Copy the data below exactly, omitting any picture it contains.

*** Raw data ***

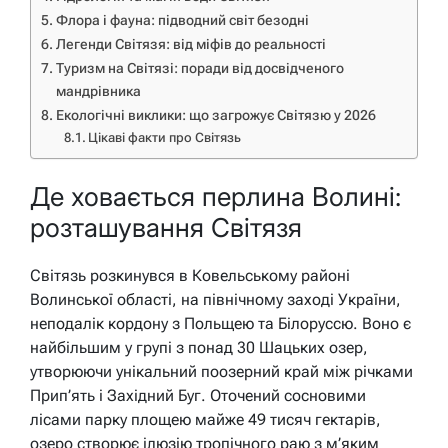
Флора і фауна: підводний світ безодні
Легенди Світязя: від міфів до реальності
Туризм на Світязі: поради від досвідченого
мандрівника
Екологічні виклики: що загрожує Світязю у 2026
Цікаві факти про Світязь
Де ховається перлина Волині:
розташування Світязя
Світязь розкинувся в Ковельському районі
Волинської області, на північному заході України,
неподалік кордону з Польщею та Білоруссю. Воно є
найбільшим у групі з понад 30 Шацьких озер,
утворюючи унікальний поозерний край між річками
Прип’ять і Західний Буг. Оточений сосновими
лісами парку площею майже 49 тисяч гектарів,
озеро створює ілюзію тропічного раю з м’яким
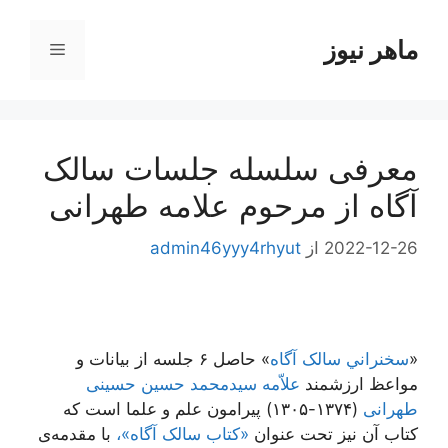
رش
ه
ماهر نیوز
فهرست
حتوا
معرفی سلسله جلسات سالک
آگاه از مرحوم علامه طهرانی
2022-12-26
از
admin46yyy4rhyut
«
سخنراني سالک آگاه
» حاصل ۶ جلسه از بیانات و
مواعظ ارزشمند
علاّمه سیدمحمد حسین حسینی
طهرانی
(۱۳۷۴-۱۳۰۵) پیرامون علم و علما است که
کتاب آن نیز تحت عنوان
«کتاب سالک آگاه»،
با مقدمه‌ی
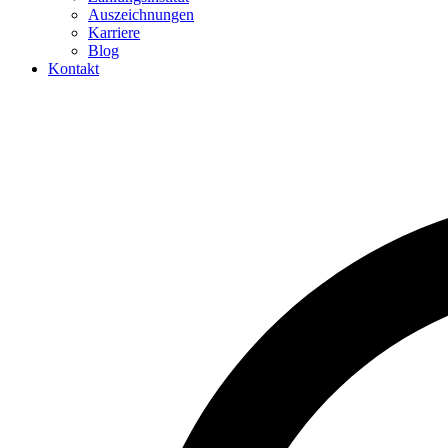
Auszeichnungen
Karriere
Blog
Kontakt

*** End of Raw data ***

◆ **Your solution**
Флора і фауна: підводний світ безодні
Легенди Світязя: від міфів до реальності
Туризм на Світязі: поради від досвідченого
мандрівника
Екологічні виклики: що загрожує Світязю у 2026
Цікаві факти про Світязь
Де ховається перлина Волині:
розташування Світязя
Світязь розкинувся в Ковельському районі
Волинської області, на північному заході України,
неподалік кордону з Польщею та Білоруссю. Воно є
найбільшим у групі з понад 30 Шацьких озер,
утворюючи унікальний поозерний край між річками
Прип’ять і Західний Буг. Оточений сосновими
лісами парку площею майже 49 тисяч гектарів,
озеро створює ілюзію тропічного раю з м’яким
رش
ه
ماهر نیوز
فهرست
حتوا
معرفی سلسله جلسات سالک
آگاه از مرحوم علامه طهرانی
2022-12-26
از
admin46yyy4rhyut
«
سخنراني سالک آگاه
» حاصل ۶ جلسه از بیانات و
مواعظ ارزشمند
علاّمه سیدمحمد حسین حسینی
طهرانی
(۱۳۷۴-۱۳۰۵) پیرامون علم و علما است که
کتاب آن نیز تحت عنوان
«کتاب سالک آگاه»،
با مقدمه‌ی
Auszeichnungen
Karriere
Blog
Kontakt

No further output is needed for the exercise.